With this article, we plan to guide you through all the steps necessary on how to migrate a domain to Vercel without downtime. Your domain should be serving content from 3rd party servers that are unrelated to Vercel, and you need to be prepared to make the necessary DNS changes.
While Vercel will serve your domain with HTTP until a certificate is ready, it is a good experience for your users to use HTTPS. Therefore, to ensure the certificate exists beforehand, you can generate it manually. To do so, you can use the following commands using the Vercel CLI:
vercel certs issue "*.example.com" example.com --challenge-only
We recommend users to issue certificates for the specific domains they want to migrate. If the DNS configuration of example.com
is pointing to non-Vercel servers, and you plan to migrate both www.example.com
and example.com
to Vercel deployments, you can create a challenge with the following command:
vercel certs issue www.example.com example.com --challenge-only
After running the command above, make sure you insert the necessary TXT records in your DNS provider. You can also check if the records are correct with the command dig
:
dig TXT _acme-challenge.example.com +short
After the challenge is in place, we can issue the certificate. You can enter the command previously used without the --challenge-only
flag:
vercel certs issue www.example.com example.com
We learned how to generate a certificate before we assign a domain to a Vercel deployment. Before you change the DNS records of your domain, we can verify if the certificate is correct and will be accepted by browsers. You can run the following command:
curl https://example.com --resolve example.com:443:76.76.21.21 -I
If the request is successful, we confirmed the certificate is working and you can proceed with the migration.
Once you have added the domain to your Vercel project and also verified the certificate is working as expected, you can choose three options of records to finally complete the migration: A, CNAME, or Nameservers. In case you decide to use an A or a CNAME record, then you can change those records in your DNS provider to make Vercel serve your deployment from the selected domain, as instructed on your dashboard.
If you decide to change the Nameservers of your domain, you can follow the below instructions which will help you migrate your DNS configuration to any provider and avoid downtime.
To locate the current DNS provider of your domain, you can run the following command:
dig NS example.com +short
The result will show the current DNS authority. Next, you'll need to locate your DNS records from the provider's dashboard. If you are using Vercel, the DNS configuration is located in your dashboard.
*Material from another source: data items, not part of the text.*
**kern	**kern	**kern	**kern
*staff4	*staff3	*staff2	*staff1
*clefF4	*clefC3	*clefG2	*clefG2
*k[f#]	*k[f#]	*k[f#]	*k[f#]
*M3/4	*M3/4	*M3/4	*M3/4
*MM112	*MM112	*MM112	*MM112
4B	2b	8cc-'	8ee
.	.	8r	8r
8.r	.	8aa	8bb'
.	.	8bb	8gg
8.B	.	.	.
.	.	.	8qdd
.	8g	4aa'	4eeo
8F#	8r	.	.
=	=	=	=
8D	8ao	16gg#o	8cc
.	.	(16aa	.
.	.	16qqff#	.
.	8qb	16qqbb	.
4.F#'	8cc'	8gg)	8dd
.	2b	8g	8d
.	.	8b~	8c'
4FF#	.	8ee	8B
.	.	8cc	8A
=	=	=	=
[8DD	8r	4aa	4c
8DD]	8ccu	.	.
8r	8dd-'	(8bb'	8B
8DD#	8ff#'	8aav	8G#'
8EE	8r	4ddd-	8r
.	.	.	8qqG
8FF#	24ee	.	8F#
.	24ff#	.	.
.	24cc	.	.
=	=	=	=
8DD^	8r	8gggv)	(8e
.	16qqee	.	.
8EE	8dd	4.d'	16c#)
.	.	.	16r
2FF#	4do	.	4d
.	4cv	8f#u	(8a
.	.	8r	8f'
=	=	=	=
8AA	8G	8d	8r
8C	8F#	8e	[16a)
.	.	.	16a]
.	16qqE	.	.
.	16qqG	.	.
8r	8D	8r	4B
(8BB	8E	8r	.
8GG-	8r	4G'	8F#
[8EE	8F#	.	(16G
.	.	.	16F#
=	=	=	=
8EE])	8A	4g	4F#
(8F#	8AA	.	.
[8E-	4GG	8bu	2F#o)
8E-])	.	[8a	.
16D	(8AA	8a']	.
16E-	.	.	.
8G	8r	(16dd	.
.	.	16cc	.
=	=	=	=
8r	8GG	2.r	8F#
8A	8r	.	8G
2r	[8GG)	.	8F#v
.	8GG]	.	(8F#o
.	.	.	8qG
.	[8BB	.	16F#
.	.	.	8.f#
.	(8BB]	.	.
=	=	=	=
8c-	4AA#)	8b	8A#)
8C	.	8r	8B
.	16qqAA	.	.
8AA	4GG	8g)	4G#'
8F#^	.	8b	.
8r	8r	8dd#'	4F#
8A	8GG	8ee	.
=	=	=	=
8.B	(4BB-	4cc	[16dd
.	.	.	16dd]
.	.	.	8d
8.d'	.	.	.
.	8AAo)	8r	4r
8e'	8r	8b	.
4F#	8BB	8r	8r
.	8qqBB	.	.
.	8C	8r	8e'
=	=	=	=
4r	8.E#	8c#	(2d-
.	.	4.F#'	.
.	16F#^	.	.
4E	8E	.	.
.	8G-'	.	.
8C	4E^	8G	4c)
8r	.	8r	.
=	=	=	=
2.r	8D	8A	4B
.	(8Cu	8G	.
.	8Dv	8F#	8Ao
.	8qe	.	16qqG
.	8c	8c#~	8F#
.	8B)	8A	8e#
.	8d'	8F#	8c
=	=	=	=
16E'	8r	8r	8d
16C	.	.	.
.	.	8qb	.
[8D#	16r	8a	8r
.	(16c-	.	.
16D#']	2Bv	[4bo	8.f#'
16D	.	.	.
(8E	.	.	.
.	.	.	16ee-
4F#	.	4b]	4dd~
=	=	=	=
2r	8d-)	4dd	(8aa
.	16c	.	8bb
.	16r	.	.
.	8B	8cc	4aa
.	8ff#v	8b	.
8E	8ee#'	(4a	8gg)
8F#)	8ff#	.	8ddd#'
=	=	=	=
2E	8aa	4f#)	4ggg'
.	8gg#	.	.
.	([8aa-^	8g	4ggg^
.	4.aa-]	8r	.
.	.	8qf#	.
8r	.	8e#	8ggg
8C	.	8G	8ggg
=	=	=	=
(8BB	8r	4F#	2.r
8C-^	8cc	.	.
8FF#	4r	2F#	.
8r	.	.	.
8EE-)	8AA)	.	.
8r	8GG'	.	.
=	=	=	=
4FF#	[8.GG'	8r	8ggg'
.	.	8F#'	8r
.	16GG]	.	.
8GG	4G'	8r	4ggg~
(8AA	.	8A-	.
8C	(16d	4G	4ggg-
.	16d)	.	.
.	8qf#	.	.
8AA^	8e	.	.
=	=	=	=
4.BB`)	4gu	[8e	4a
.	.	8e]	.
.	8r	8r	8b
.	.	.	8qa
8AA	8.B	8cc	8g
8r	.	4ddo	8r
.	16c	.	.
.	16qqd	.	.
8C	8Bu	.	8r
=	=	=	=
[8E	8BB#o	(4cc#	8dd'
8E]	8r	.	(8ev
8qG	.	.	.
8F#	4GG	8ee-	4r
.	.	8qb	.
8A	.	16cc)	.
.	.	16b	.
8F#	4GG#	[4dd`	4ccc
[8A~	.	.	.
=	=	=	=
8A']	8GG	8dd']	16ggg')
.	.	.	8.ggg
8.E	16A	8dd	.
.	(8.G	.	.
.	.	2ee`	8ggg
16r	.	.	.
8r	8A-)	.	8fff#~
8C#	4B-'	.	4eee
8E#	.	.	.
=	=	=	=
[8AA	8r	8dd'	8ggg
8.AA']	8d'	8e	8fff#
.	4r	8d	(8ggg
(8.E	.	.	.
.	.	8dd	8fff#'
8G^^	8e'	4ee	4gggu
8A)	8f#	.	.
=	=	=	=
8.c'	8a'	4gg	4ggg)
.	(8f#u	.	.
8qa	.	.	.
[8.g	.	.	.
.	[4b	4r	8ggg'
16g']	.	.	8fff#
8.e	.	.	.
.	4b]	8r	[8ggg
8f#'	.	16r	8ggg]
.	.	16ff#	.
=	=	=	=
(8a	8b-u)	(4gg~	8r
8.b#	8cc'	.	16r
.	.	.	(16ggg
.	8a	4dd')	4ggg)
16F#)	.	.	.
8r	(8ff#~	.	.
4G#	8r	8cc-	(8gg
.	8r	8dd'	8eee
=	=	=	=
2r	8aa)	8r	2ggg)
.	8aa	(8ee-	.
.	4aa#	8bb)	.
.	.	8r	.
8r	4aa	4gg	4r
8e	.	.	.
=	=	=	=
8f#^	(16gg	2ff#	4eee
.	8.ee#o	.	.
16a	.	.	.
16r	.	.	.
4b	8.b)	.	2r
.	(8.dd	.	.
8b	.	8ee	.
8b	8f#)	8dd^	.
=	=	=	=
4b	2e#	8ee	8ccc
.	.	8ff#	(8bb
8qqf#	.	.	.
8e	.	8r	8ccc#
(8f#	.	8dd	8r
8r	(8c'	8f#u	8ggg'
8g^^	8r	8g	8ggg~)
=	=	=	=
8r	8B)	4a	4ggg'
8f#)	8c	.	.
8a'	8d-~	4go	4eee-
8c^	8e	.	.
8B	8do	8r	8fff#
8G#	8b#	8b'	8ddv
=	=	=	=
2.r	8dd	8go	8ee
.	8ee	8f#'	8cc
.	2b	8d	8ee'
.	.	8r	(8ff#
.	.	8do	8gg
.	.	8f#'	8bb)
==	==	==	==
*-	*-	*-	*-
After you've successfully located all records associated with your domain, you can either download a "zone file" or copy each record manually to the new provider.
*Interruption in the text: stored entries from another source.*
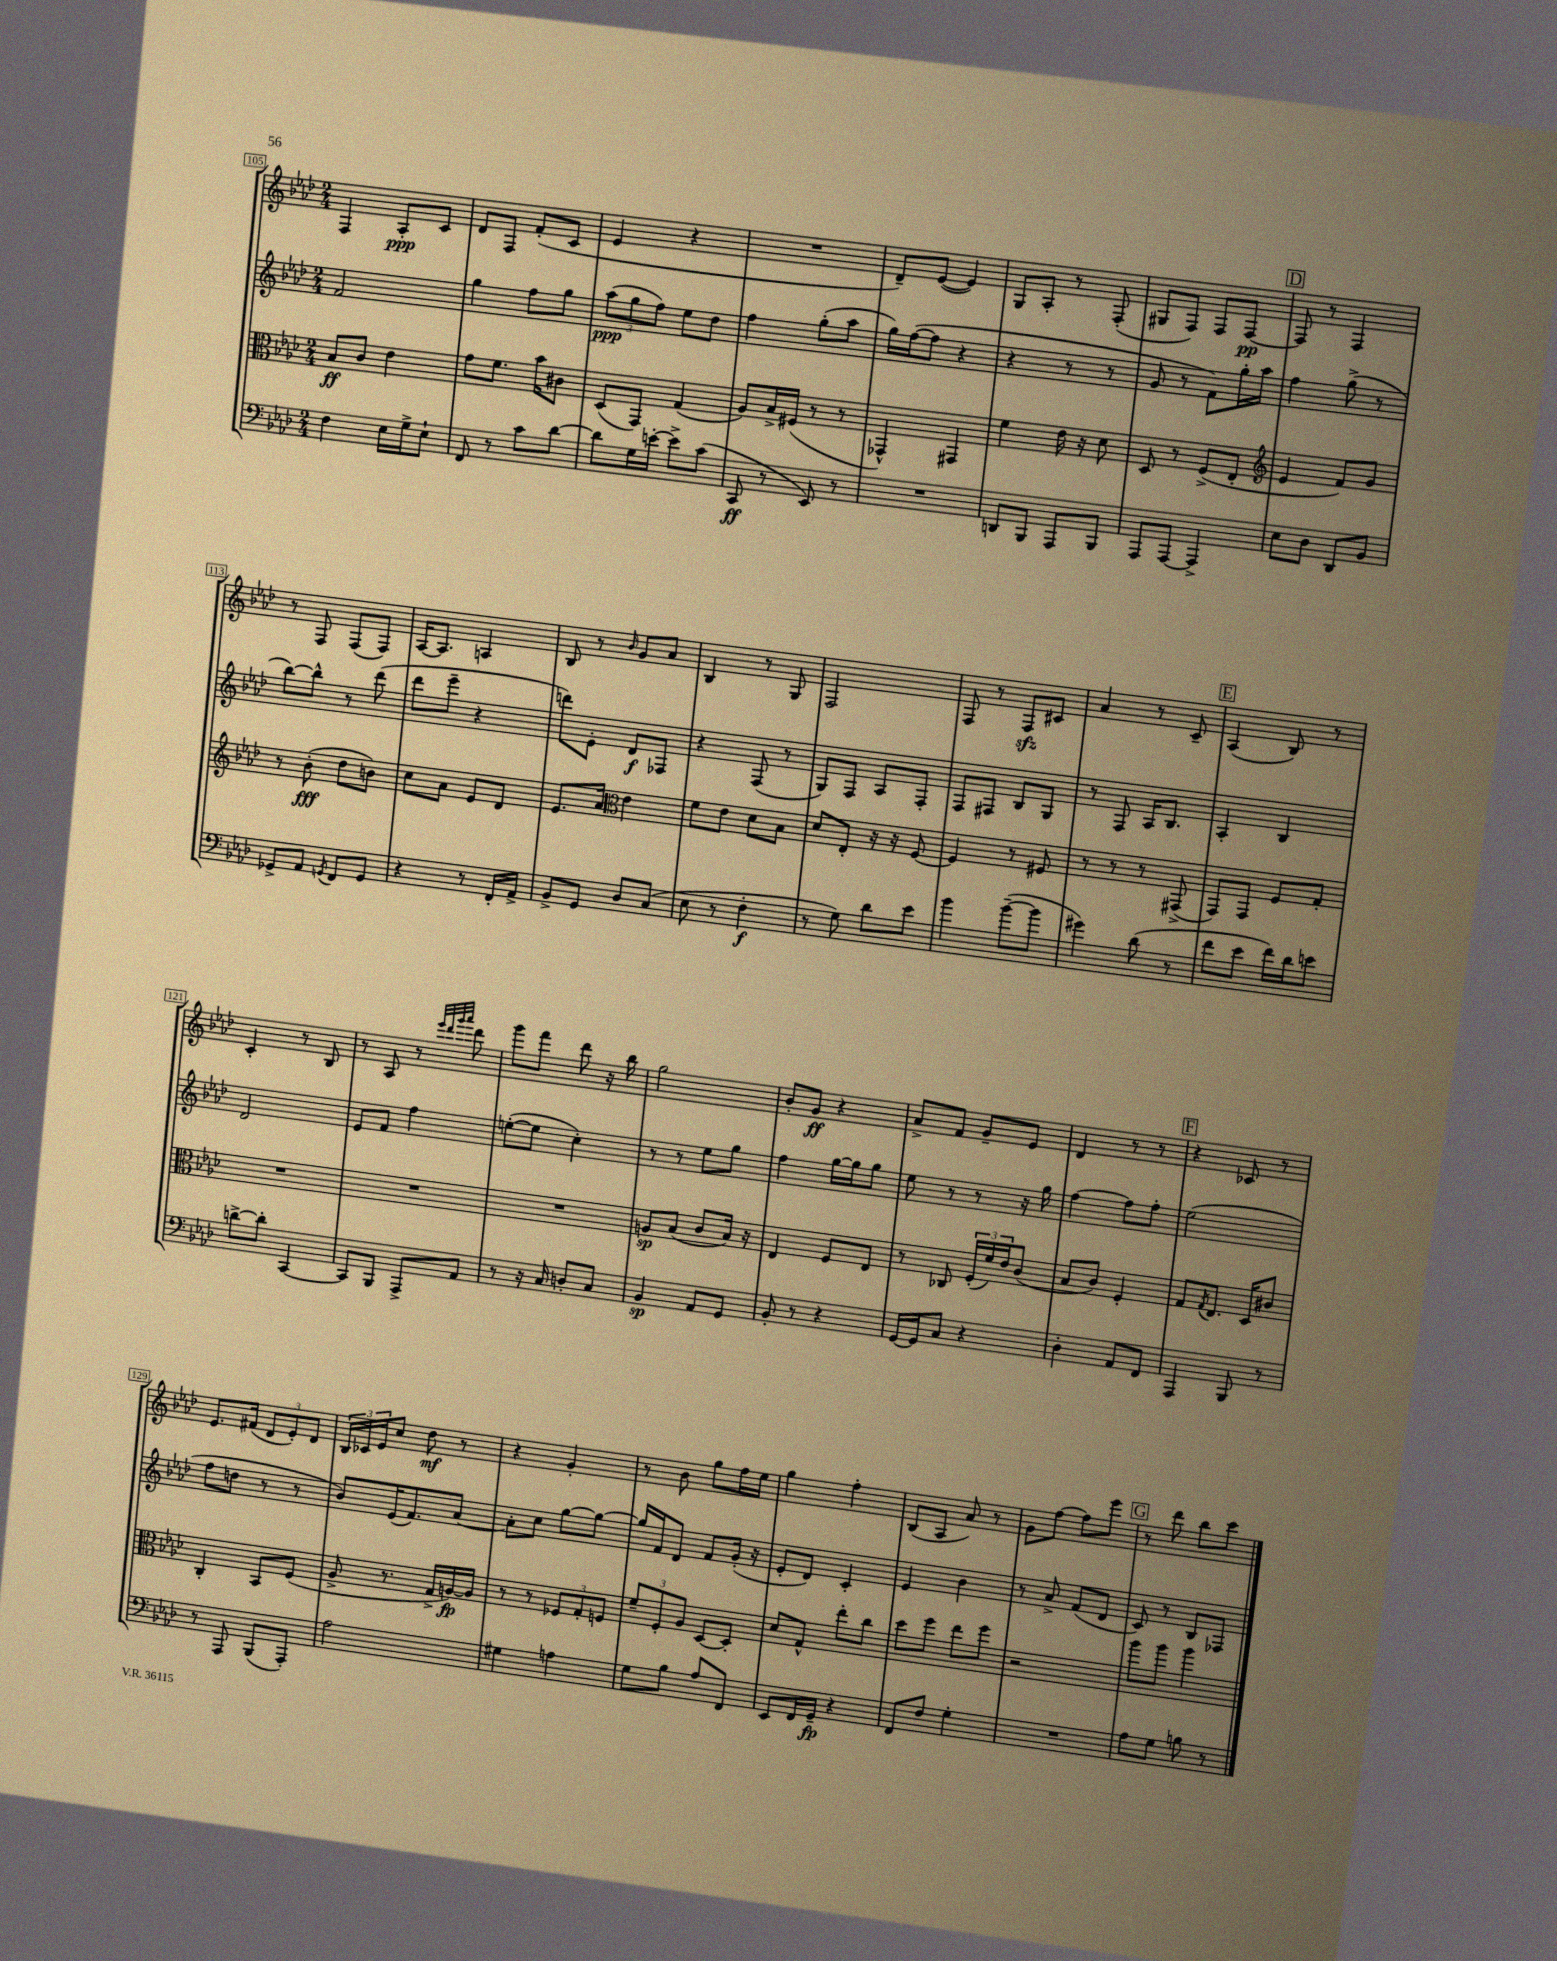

**kern	**kern	**kern	**kern
*staff4	*staff3	*staff2	*staff1
*clefF4	*clefC3	*clefG2	*clefG2
*k[b-e-a-d-]	*k[b-e-a-d-]	*k[b-e-a-d-]	*k[b-e-a-d-]
*M2/4	*M2/4	*M2/4	*M2/4
4F	8B-	2f	4F
.	8c	.	.
16E-	4e-	.	8A-'
16G^	.	.	.
8E-`	.	.	8c
=	=	=	=
8FF	8g	4gg	8d-
8r	8.f	.	8F
8c	.	8ff	(8f'
.	16b-	.	.
[8d-	8c#	8gg	8c
=	=	=	=
8d-]	(8D-	(12aa-	4e-
.	.	12gg	.
16G	8GG)	.	.
.	.	12ff)	.
[16e'	.	.	.
8e^]	(4G	8ee-	4r
(8c	.	8dd-	.
=	=	=	=
8CC	8A-)	4ff	2r
8r	16B-^	.	.
.	(16F#	.	.
8EE-)	8r	(8gg'	.
8r	8r	8aa-	.
=	=	=	=
2r	4GG-^^)	16gg)	8d-~)
.	.	([16ff	.
.	.	8ff]	([8e-
.	4GG#	4r	4e-])
=	=	=	=
8DD	4f	4r	8G
8BBB-	.	.	8A-'
8AAA-	16e-	8r	8r
.	16r	.	.
8BBB-	8d-	8r	(8F'
=	=	=	=
8AAA-	8D-	8g	8G#
[8AAA-	8r	8r	8F)
4AAA-^]	(8F^	8f)	8F
.	8E-'	16gg'	[8F
.	.	16aa-	.
=	=	=	=
*	*clefG2	*	*
8E-	4e-	4ff	8F]
8D-	.	.	8r
8DD-	8f)	(8gg^	4F
8BB-	8g	8r	.
=	=	=	=
8GG-^	8r	[8bb-)	8r
8AA-	(8b-'	8bb-^^]	8F
8qGG	.	.	.
8FF	8dd-	8r	(8F
8GG	8b)	(8ddd-	8F)
=	=	=	=
4r	8cc	8ddd-	[16A-
.	.	.	8.A-]
.	8a-	8eee-~	.
8r	8e-	4r	4A
16FF'	8d-	.	.
16AA-^	.	.	.
=	=	=	=
8BB-^	8.e-	8ddd)	8B-
8GG	.	8e-'	8r
.	16a-	.	.
*	*clefC3	*	*
.	.	.	16qqb-
8D-	4e-	8d-	8g
(8C	.	8F-	8a-
=	=	=	=
8E-	8f	4r	4B-
8r	8e-	.	.
4F'	8d-	(8F	8r
.	8B-	8r	8G
=	=	=	=
8r	8d-	8G)	2F
8G)	8E-'	8F	.
8d-	16r	8A-	.
.	16r	.	.
8e-	[8F	8F'	.
=	=	=	=
4b-	4F]	8F	8F
.	.	8F#	8r
([8b-~	8r	8B-	8F
8b-]	8F#	8G	8c#
=	=	=	=
4g#)	8r	8r	4a-
.	8r	8F	.
(8d-	8r	16A-	8r
.	.	8.B-	.
8r	(8GG#^	.	8c~
=	=	=	=
8f	8GG)	4A-'	(4A-
8e-	8GG	.	.
16f)	8F	4B-	8B-)
16d-	.	.	.
8e	8G'	.	8r
=	=	=	=
[8d^	2r	2d-	4c'
8d']	.	.	.
[4CC	.	.	8r
.	.	.	8B-
=	=	=	=
8CC]	2r	8e-	8r
8BBB-	.	8f	8A-
8AAA-^	.	4ff	8r
.	.	.	32qqeee-
.	.	.	32qqddd-
.	.	.	32qqggg
.	.	.	32qqaaa-
8AA-	.	.	8ddd-
=	=	=	=
8r	2r	([8ee'	8ggg
16r	.	8ee]	8fff
16C	.	.	.
8D'	.	4cc')	8ddd-
8C	.	.	16r
.	.	.	16bb-
=	=	=	=
4BB-	8A	8r	2gg
.	(8B-	8r	.
8AA-	8c	8ee-	.
8GG	16B-)	8gg	.
.	16r	.	.
=	=	=	=
8BB-'	4E-	4ff	8b-'
8r	.	.	8g
4r	8F	[16gg	4r
.	.	16gg]	.
.	8E-	8gg	.
=	=	=	=
[16GG	8r	8ee-	8a-^
16GG]	.	.	.
8C	8C-	8r	8f
4r	(24F'	8r	8g~
.	24f)	.	.
.	24e-	.	.
.	(8c	16r	8e-
.	.	16gg	.
=	=	=	=
4D-'	8B-	[4ff	4d-
.	8c)	.	.
8AA-	4F'	8ff]	8r
8FF	.	8ff'	8r
=	=	=	=
4AAA-	8G	(2ee-	4r
.	8qG	.	.
.	8.E-	.	.
8BBB-	.	.	8c-
.	16D-	.	.
8r	8c#	.	8r
=	=	=	=
8r	4C'	8ff	8.e-
8AAA-	.	8dd	.
.	.	.	(16f#
(8BBB-	8BB-	8r	12d-
.	.	.	12e-')
8AAA-')	(8F	8r	.
.	.	.	12d-
=	=	=	=
2A-	8A-^	8b-)	24B-
.	.	.	24c-
.	.	.	24e-
.	8.r	(16e-	8cc
.	.	8.f)	.
.	.	.	8dd-
.	16G^	.	.
.	[16A)	[8a-	8r
.	16A]	.	.
=	=	=	=
4G#	8r	8a-']	4r
.	8r	8cc	.
4A	12F-	[8gg	4g'
.	12G'	.	.
.	.	8gg_	.
.	12F	.	.
=	=	=	=
8G	12f~	16gg]	8r
.	.	16f	.
.	12F'	.	.
8B-	.	8d-	8b-
.	12A-	.	.
8A-	[8D-	8f	8gg
8FF	8D-']	(16g'	16ff
.	.	16r	16ee-
=	=	=	=
8EE-	8d-	8e-'	4gg
16FF	8G^^	8d-)	.
16GG~	.	.	.
4r	8ee-'	4c'	4ff'
.	8cc	.	.
=	=	=	=
8FF	8dd-	4e-	(8B-
8F	8ff	.	8A-
4G'	8ee-	4b-	8a-)
.	8ff	.	8r
=	=	=	=
2r	2r	8r	8g
.	.	8a-^	[8ff
.	.	(8f	8ff]
.	.	8d-	8eee-
=	=	=	=
8A-	8aa-	8c)	8r
8G	8aa-	8r	8ddd-
8B	4aa-	8B-	8bb-
8r	.	8F-	8ccc
==	==	==	==
*-	*-	*-	*-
To verify the records, you can query the DNS configuration served by the future DNS authority:
dig A api.example.com +short @ns1.vercel-dns.com
If you were moving your DNS to Cloudflare, for example, the correct command would be:
dig A api.example.com +short @example.ns.cloudflare.com
Before proceeding, we recommend checking every record you moved. For more insight into the DNS resolution, remove the +short
flag.
In your registrar's dashboard (where you bought the domain), change the Nameservers to your new provider. Nameserver changes can take up to 48 hours to propagate. If you bought the domain from Vercel you can manage nameservers from the domains page.